Gift and flower shops opened their doors without any hassle or confiscation from the religious police, who formerly banned florists from working on Valentine’s Day and monitored the Kingdom’s streets for any violations. This was confirmed by market visits by a number of Arab News reporters in different Saudi cities.
Speaking to Arab News, Sheikh Ahmed Qasim Al-Ghamdi, former president of the Commission for the Promotion of Virtue and Prevention of Vice in Makkah, endorsed Valentine’s Day as a social celebration similar to the National Day and Mother’s Day.
“All these are common social matters shared by humanity and are not religious issues that require the existence of a religious proof to permit it,” he said.
Describing love as a natural feeling, the cleric said that Valentine’s Day celebrated “a positive aspect of the human being.”

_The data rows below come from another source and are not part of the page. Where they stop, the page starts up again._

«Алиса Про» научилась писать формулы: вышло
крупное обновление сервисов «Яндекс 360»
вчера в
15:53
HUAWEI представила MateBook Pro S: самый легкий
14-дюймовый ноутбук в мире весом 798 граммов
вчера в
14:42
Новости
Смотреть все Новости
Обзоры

Al-Ghamdi said the celebration of love was not limited to non-Muslims. “There are many worldly things that we deal with morally that may be of interest to non-Muslim communities and became more common among Muslim communities because of their popularity,” he said, citing the Prophet as an example. “The Prophet dealt with many worldly things that came from non-Muslims.”
He rejected the view that marking the day is an imitation of non-Muslims and said: “Even greeting peaceful non-Muslims in their special religious holidays is permitted without participating in a forbidden act that contradicts Islam.”
Al-Ghamdi stressed his support for fatwas that permit the celebration of Valentine’s Day and exchanging of gifts.
A fatwa issued on Feb. 13 by the fatwa secretary of Dar Al-Ifta Al-Misriya (Egyptian Religious Edict House), Ahmed Mamdouh, said: “There is no harm to allocate one day to show love to one another.”
Tunisian Grand Mufti Othman Battikh also rejected the claim that Valentine’s Day is solely a Christian tradition. “Anything that brings people closer together is good and desirable,” he said, adding that Muslims can celebrate without departing from Islamic ethics.
Mohammed Al-Shahat Al-Jundi, a member of the Islamic Research Center, said that the celebration helps “maintain ties of kinship.”
Al-Ghamdi described the current religious police as “very useful and conciliatory.”